### ACTIVIDADES PROPUESTAS
A. Traduce al inglés esta oración del fragmento: «Mientras escribo, el norte de Londres arde.»
B. Edita la parte del fragmento que abre con las palabras "Sobre el lavado" y cierra con "difíciles de pulir.", sustituyendo "habitación" por "sala".

### FRAGMENTO SELECCIONADO
La muerte en Londres III

(escrito durante los disturbios)

Hace unos meses, cuando volvía de trabajar, sobre las seis de la mañana, me encontré toda la parada de metro y alrededores de Mile end tomados por la policía. En una muestra más de su exceso de celo, habían paralizado toda una vía neurálgica de la ciudad, con varias líneas de autobuses 24 horas. El motivo no parecía tan decisivo: un hombre había sido asesinado a puñaladas en la discoteca de la esquina.

A partir de este hecho, la esquina concreta se llenó de panfletos y carteles de la policía en los que se pedía ayuda ciudadana para resolver el crimen. Este hecho ya ha sido explicado en El samurai entrópico.

La semana pasada, un hombre, en un intento por cobrarse su propia justicia, resultó muerto en un tiroteo con la policía. Este hombre resultó ser el primo del hombre apuñalado en Mile end. A partir de ahí, el fuego.

Mientras escribo, el norte de Londres arde. Aquí, en medio de este polvorín silencioso, entiende uno los sucesos en Marsella y Paris y las masivas quemas de coches. Estas ciudades multiculturales, subdivididas en guettos irremediables, con sus perfectas fronteras entre clases, no necesitan demasiados estímulos para estallar en guerra. El precario equilibrio entre la periferia empobrecida y superpoblada y un centro millonario y militarizado de cámaras y policías depende de un soterrado acuerdo feudal disfrazado de bien común, y solo necesita que parte de la masa sea testigo de una de sus crueles anomalías para quebrarse.

Sobre el lavado de manos

A través de The Nurse he tenido conocimiento de ciertas políticas del Royal Brompton Hospital relativas al lavado de manos. Un asunto banal que al parecer adquiere importancia capital en la batalla contra el virus MRSA.

Por descontado, es preciso lavarse las manos antes de entrar en cada habitación. Esta obligación continua, que ya parece rigurosa, es en realidad el escalón más bajo, el estándar mínimo de todo el proceso. Hay botellines de aceite desinfectante al lado de cada puerta, hay pilas en cada habitación... las manos están limpias.

En una sociedad menos jerarquizada el asunto podría terminar ahí. Pero no es suficiente, en absoluto. Es preciso cubrir las paredes con gráficos de buena praxis en cuanto al asunto de lavarse las manos. La forma de hacerlo, las zonas más vulnerables, la más recónditas y difíciles de pulir.

La cosa se vuelve rara. El proceso ha quedado claro, pero necesita supervisión. Existen auditorias aleatorias, personas encargadas, de hecho, de vigilar y apuntar los errores en los lavados de manos. El último estadio en este loco descenso a los infiernos de lo sistemático me ha sido comunicado hoy.

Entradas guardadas
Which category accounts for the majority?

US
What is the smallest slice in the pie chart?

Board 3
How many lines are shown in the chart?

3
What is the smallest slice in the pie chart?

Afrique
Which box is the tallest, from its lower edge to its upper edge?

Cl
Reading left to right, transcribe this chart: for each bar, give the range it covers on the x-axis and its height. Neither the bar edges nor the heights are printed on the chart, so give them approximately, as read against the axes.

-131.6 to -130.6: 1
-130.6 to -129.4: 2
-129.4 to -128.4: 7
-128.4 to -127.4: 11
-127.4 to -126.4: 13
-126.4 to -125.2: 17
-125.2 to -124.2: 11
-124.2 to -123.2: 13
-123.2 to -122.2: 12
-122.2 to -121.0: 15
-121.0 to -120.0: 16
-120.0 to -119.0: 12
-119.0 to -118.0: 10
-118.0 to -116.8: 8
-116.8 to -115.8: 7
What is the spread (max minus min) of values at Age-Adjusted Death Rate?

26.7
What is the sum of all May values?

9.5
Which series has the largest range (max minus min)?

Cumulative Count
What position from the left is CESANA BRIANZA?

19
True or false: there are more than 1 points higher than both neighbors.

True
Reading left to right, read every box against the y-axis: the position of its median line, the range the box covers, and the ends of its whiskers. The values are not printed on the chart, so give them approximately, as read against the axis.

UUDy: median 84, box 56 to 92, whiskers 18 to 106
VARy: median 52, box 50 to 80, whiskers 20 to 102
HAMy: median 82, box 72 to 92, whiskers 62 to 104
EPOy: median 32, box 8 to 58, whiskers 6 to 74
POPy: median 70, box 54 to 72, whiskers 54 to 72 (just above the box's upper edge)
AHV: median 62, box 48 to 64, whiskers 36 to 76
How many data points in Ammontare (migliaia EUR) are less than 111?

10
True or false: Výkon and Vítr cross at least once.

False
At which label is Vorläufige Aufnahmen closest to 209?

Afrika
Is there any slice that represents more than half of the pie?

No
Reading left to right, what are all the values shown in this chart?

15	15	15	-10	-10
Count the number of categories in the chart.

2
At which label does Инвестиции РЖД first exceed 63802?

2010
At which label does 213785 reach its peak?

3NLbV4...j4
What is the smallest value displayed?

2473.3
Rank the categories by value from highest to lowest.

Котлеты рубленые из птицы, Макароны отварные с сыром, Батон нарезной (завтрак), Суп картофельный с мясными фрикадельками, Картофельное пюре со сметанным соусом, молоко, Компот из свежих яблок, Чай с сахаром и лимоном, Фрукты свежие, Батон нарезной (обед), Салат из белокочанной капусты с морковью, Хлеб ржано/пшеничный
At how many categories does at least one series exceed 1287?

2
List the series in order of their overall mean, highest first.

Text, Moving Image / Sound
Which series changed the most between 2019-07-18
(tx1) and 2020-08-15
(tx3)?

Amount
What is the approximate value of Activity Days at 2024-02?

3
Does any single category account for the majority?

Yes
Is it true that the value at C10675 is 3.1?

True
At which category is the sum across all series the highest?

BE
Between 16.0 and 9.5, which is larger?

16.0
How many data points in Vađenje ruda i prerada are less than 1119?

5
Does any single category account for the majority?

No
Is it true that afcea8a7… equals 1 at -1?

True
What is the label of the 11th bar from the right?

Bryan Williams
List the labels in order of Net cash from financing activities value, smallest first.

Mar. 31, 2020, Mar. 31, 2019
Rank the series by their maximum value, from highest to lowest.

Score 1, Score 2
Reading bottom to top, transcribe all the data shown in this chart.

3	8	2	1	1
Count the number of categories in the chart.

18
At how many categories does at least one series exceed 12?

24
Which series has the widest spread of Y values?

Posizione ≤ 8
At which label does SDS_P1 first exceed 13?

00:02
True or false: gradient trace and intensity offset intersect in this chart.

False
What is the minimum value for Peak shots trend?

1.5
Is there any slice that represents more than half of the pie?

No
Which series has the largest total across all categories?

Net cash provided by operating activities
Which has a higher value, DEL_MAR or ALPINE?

### RESPUESTAS POR ACTIVIDAD
A. As I write, the north of London is burning.

B.
Sobre el lavado de manos

A través de The Nurse he tenido conocimiento de ciertas políticas del Royal Brompton Hospital relativas al lavado de manos. Un asunto banal que al parecer adquiere importancia capital en la batalla contra el virus MRSA.

Por descontado, es preciso lavarse las manos antes de entrar en cada sala. Esta obligación continua, que ya parece rigurosa, es en realidad el escalón más bajo, el estándar mínimo de todo el proceso. Hay botellines de aceite desinfectante al lado de cada puerta, hay pilas en cada sala... las manos están limpias.

En una sociedad menos jerarquizada el asunto podría terminar ahí. Pero no es suficiente, en absoluto. Es preciso cubrir las paredes con gráficos de buena praxis en cuanto al asunto de lavarse las manos. La forma de hacerlo, las zonas más vulnerables, la más recónditas y difíciles de pulir.